● DATA:
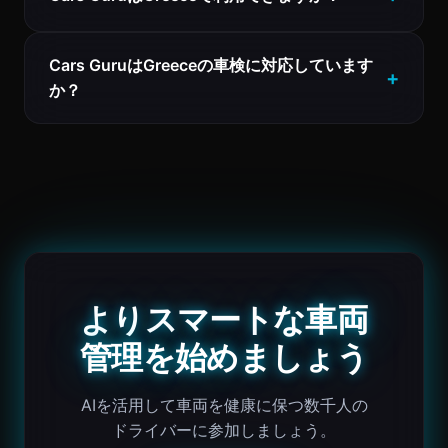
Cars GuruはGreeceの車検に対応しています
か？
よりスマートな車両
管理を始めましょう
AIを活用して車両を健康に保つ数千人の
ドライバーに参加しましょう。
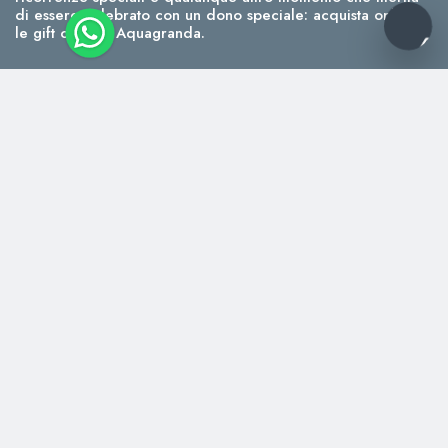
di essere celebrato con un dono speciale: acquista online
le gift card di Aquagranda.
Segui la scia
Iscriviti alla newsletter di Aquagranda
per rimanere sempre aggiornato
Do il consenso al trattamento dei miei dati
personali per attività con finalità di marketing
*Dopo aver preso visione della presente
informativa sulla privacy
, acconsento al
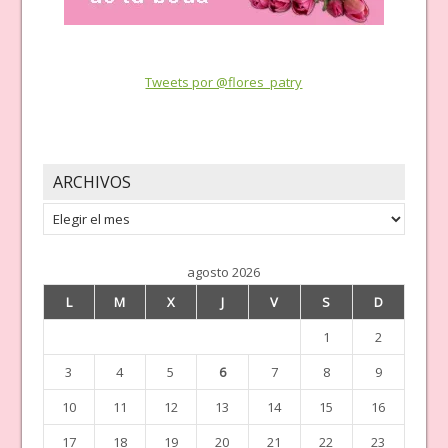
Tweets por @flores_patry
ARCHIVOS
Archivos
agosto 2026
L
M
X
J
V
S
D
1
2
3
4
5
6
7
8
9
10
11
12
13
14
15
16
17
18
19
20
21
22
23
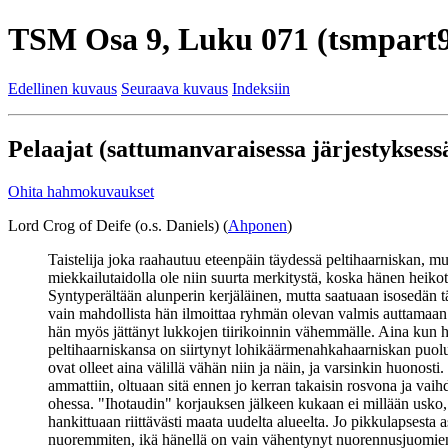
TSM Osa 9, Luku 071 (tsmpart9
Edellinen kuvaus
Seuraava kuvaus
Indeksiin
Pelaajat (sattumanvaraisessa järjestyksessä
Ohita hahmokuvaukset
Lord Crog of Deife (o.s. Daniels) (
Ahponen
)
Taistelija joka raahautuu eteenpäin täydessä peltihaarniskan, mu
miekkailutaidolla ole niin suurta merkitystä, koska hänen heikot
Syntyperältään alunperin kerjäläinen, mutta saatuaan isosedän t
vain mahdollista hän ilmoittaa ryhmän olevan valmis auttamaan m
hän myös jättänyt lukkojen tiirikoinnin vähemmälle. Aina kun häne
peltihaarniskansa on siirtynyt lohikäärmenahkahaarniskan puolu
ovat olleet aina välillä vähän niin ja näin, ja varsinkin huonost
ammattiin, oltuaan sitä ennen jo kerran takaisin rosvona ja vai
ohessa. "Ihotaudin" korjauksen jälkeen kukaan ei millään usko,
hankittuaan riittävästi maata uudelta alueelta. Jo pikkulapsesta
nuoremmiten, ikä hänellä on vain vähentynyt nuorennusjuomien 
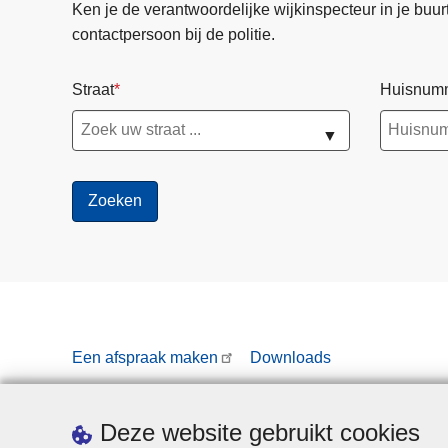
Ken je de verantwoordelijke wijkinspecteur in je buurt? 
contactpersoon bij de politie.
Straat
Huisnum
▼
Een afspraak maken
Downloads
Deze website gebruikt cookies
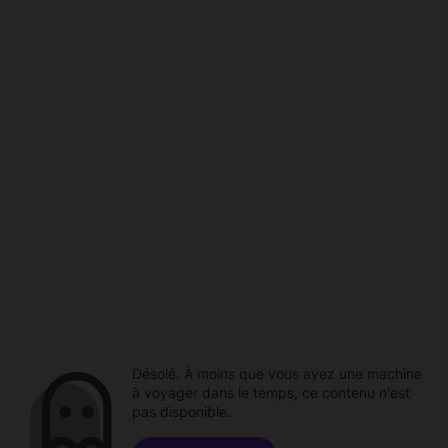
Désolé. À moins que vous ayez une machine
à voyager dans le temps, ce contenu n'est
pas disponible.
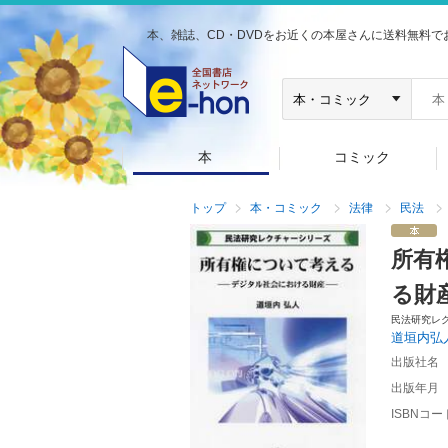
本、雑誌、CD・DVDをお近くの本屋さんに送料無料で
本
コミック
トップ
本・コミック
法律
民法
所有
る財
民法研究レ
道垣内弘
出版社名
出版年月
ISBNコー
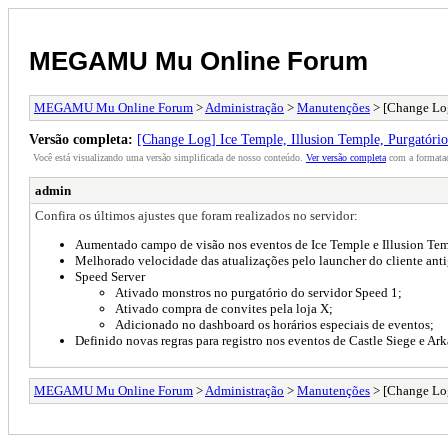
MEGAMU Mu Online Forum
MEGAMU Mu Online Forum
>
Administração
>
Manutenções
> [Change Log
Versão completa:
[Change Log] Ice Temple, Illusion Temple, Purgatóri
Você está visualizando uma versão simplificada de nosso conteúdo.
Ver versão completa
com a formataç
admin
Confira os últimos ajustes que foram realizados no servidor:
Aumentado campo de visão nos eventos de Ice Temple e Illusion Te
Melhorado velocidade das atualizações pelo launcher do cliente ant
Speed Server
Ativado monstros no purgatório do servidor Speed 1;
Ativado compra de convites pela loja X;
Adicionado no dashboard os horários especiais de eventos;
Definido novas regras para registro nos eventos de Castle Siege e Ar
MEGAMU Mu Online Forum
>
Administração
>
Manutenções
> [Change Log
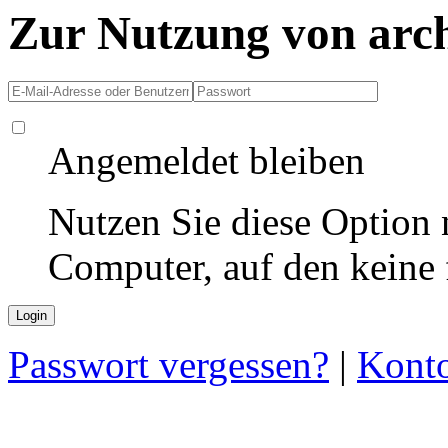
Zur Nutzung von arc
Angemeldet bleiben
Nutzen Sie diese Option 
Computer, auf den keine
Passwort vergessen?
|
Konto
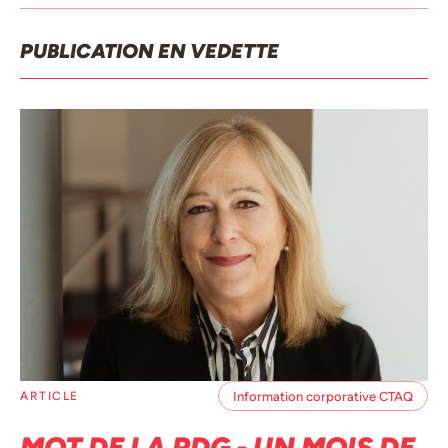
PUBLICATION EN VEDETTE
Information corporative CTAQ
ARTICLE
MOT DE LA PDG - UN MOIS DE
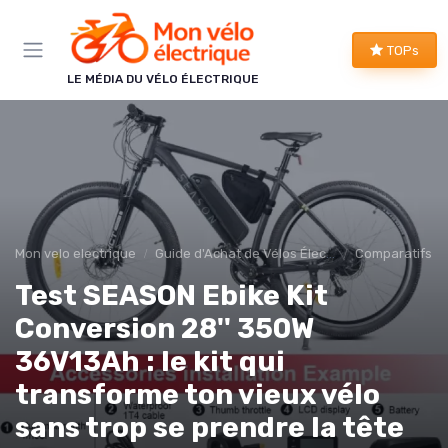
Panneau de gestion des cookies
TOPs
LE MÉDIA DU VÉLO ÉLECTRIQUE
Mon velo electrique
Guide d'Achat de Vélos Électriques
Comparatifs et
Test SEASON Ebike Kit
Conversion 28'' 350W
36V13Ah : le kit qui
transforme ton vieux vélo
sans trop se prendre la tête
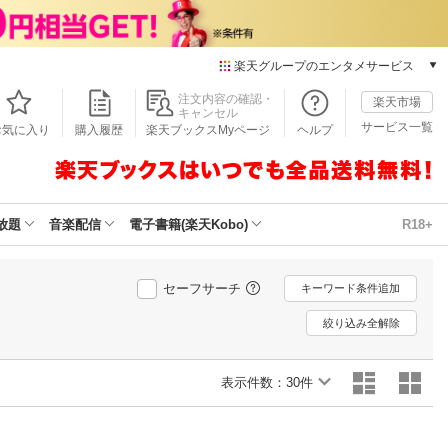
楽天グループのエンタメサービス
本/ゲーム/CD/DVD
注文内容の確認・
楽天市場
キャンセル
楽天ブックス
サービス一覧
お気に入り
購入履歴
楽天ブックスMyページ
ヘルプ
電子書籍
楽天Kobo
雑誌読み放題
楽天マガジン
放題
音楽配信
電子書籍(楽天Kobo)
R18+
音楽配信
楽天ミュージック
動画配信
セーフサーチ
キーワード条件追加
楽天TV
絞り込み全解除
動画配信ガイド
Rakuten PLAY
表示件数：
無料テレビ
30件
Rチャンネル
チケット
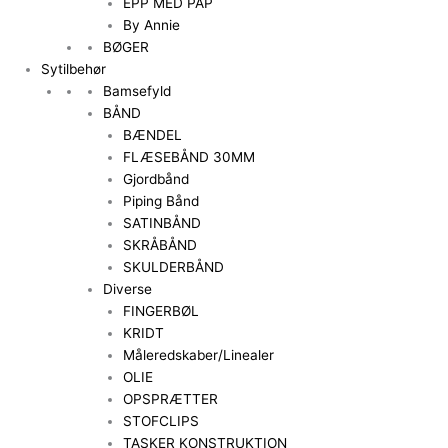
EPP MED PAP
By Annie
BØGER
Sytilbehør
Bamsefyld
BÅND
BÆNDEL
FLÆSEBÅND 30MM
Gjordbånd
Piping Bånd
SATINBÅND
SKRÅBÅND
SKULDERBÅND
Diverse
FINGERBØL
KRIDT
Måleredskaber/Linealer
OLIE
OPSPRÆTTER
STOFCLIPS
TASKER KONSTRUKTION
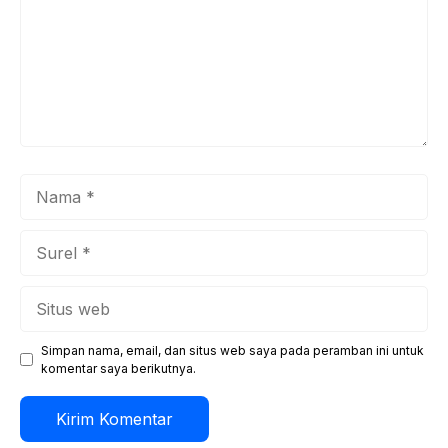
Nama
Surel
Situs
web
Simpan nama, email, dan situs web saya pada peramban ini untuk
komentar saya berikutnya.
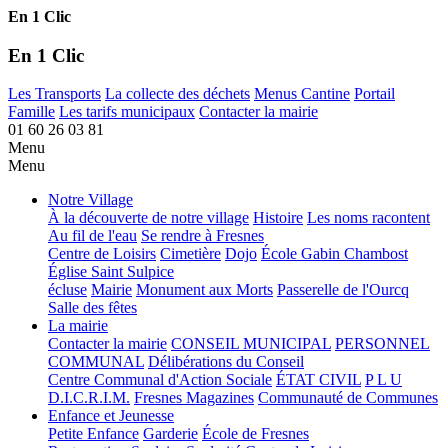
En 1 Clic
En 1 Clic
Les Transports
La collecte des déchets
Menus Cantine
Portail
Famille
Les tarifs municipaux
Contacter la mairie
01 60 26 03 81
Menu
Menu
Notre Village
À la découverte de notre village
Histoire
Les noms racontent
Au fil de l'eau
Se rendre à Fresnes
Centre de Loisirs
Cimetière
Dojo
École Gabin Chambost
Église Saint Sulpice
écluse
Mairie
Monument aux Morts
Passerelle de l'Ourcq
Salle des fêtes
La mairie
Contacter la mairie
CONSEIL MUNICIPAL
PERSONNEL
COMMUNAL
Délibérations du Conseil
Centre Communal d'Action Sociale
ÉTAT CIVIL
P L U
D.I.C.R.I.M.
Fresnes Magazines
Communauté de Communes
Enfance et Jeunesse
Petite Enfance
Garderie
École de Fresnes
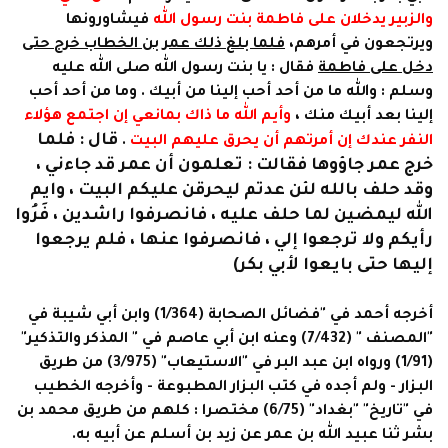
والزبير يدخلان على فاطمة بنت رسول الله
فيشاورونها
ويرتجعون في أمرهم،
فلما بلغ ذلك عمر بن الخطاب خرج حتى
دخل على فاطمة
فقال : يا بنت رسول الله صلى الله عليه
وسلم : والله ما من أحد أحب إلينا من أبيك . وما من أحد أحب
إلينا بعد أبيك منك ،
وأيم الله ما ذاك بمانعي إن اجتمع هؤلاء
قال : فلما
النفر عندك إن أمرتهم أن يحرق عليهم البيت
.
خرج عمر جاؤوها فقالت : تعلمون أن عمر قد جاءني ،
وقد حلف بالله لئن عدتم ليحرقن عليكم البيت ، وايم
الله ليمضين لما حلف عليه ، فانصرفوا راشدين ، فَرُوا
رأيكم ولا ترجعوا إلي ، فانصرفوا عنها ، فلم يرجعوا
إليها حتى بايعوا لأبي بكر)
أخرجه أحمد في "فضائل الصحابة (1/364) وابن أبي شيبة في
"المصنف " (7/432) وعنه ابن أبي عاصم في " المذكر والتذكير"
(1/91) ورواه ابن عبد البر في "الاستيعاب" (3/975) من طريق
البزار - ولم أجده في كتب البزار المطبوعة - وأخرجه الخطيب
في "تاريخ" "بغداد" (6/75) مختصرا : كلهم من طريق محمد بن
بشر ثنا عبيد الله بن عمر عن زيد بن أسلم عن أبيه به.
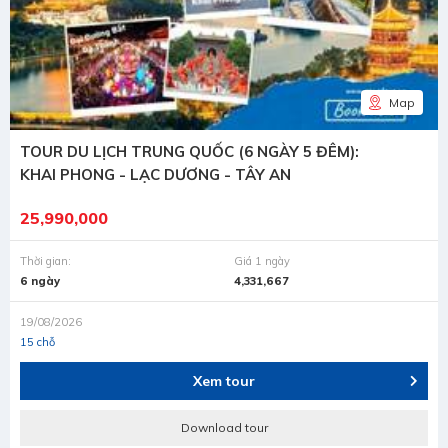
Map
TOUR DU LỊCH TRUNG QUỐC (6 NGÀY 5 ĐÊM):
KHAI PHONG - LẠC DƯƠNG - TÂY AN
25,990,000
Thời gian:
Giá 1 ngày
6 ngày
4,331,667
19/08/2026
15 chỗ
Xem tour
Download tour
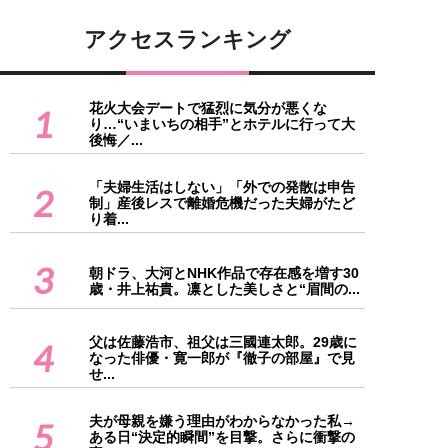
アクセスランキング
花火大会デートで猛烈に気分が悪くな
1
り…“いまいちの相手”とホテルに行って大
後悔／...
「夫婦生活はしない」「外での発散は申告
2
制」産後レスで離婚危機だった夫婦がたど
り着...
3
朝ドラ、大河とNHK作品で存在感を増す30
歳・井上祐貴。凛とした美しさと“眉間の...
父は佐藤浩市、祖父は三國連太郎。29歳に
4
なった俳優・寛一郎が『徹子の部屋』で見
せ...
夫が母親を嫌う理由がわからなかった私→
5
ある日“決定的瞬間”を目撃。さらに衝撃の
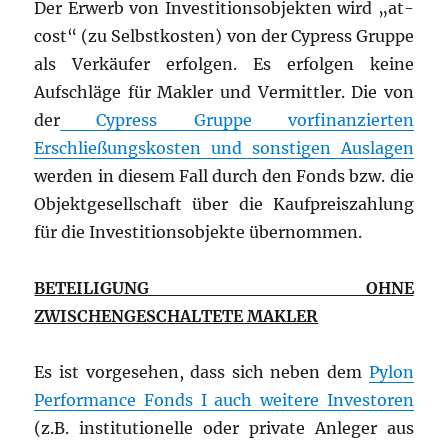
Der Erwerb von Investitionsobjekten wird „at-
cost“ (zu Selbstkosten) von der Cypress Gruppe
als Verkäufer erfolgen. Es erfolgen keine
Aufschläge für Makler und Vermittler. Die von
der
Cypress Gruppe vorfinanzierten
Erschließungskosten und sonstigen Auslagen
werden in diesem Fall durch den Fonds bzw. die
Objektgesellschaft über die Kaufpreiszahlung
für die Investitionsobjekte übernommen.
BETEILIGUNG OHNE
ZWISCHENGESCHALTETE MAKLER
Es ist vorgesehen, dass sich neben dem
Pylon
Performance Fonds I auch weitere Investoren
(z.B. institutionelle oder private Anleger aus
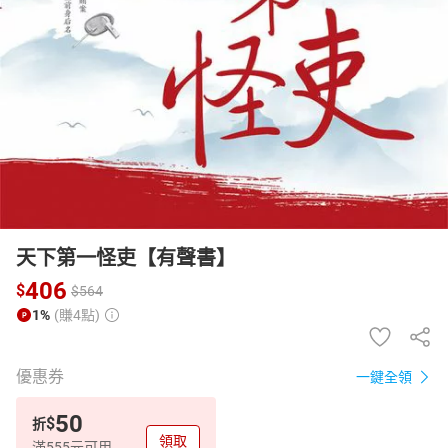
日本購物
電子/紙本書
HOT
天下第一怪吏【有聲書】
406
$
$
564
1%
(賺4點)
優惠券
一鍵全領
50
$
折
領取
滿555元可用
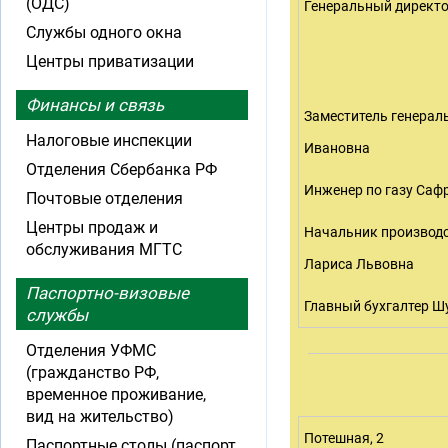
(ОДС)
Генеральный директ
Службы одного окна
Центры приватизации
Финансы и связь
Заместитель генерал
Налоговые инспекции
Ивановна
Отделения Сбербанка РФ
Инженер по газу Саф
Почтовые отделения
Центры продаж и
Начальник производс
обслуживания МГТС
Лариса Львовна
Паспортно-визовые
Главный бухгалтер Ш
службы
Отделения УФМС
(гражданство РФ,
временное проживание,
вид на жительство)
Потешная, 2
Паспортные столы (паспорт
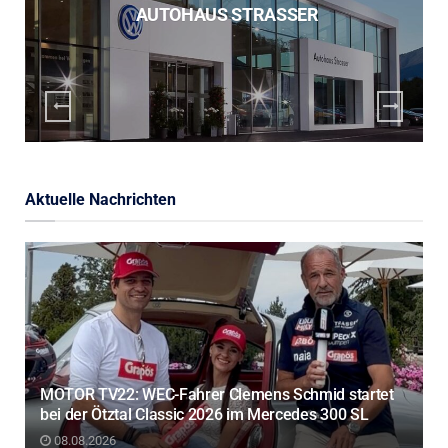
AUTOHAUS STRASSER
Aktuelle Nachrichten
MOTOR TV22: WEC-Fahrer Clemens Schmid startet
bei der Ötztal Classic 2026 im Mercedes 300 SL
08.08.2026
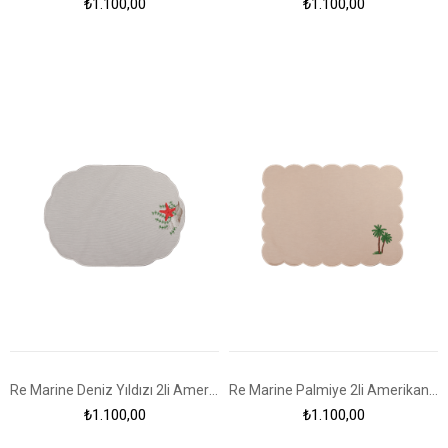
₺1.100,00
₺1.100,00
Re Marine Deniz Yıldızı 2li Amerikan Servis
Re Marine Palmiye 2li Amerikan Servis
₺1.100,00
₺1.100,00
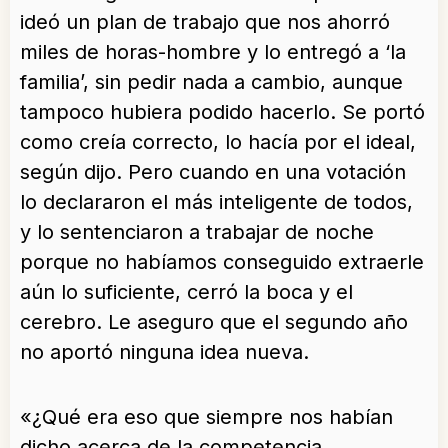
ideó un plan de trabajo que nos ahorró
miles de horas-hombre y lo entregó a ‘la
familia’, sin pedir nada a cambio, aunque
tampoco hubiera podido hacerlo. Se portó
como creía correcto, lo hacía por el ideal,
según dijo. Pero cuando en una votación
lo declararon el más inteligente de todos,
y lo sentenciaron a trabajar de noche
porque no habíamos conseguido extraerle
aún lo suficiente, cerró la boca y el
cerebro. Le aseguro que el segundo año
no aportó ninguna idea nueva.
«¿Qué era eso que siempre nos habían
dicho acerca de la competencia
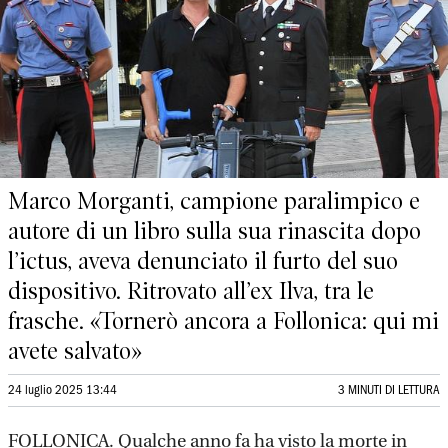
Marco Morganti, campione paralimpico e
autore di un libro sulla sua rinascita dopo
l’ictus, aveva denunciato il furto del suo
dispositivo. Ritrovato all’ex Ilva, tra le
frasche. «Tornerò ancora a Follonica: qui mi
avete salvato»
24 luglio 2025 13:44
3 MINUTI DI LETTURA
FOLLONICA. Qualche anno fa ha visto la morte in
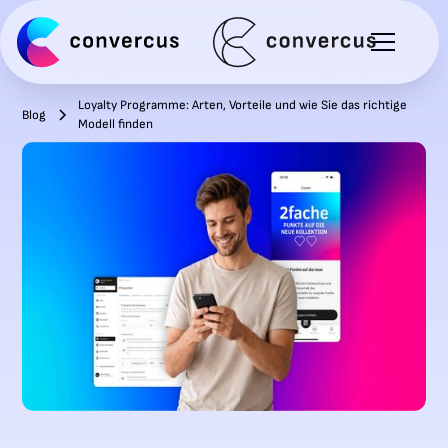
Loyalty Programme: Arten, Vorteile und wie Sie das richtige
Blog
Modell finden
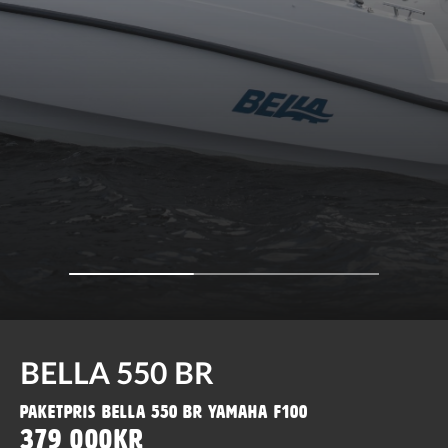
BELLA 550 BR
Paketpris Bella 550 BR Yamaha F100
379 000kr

● EXERCISE:
The reply should hold the entries above from the line with "ドライバーに参加しましょう。" to the line with "Ohita hahmokuvaukset", duplicated exactly, pictures excluded.

● EXPECTED ANSWER:
ドライバーに参加しましょう。
di essere celebrato con un dono speciale: acquista online
le gift card di Aquagranda.
Segui la scia
Iscriviti alla newsletter di Aquagranda
per rimanere sempre aggiornato
Do il consenso al trattamento dei miei dati
personali per attività con finalità di marketing
*Dopo aver preso visione della presente
informativa sulla privacy
, acconsento al
Tweets por @flores_patry
ARCHIVOS
Archivos
agosto 2026
L
M
X
J
V
S
D
1
2
3
4
5
6
7
8
9
10
11
12
13
14
15
16
17
18
19
20
21
22
23
TSM Osa 9, Luku 071 (tsmpart9
Edellinen kuvaus
Seuraava kuvaus
Indeksiin
Pelaajat (sattumanvaraisessa järjestyksessä
Ohita hahmokuvaukset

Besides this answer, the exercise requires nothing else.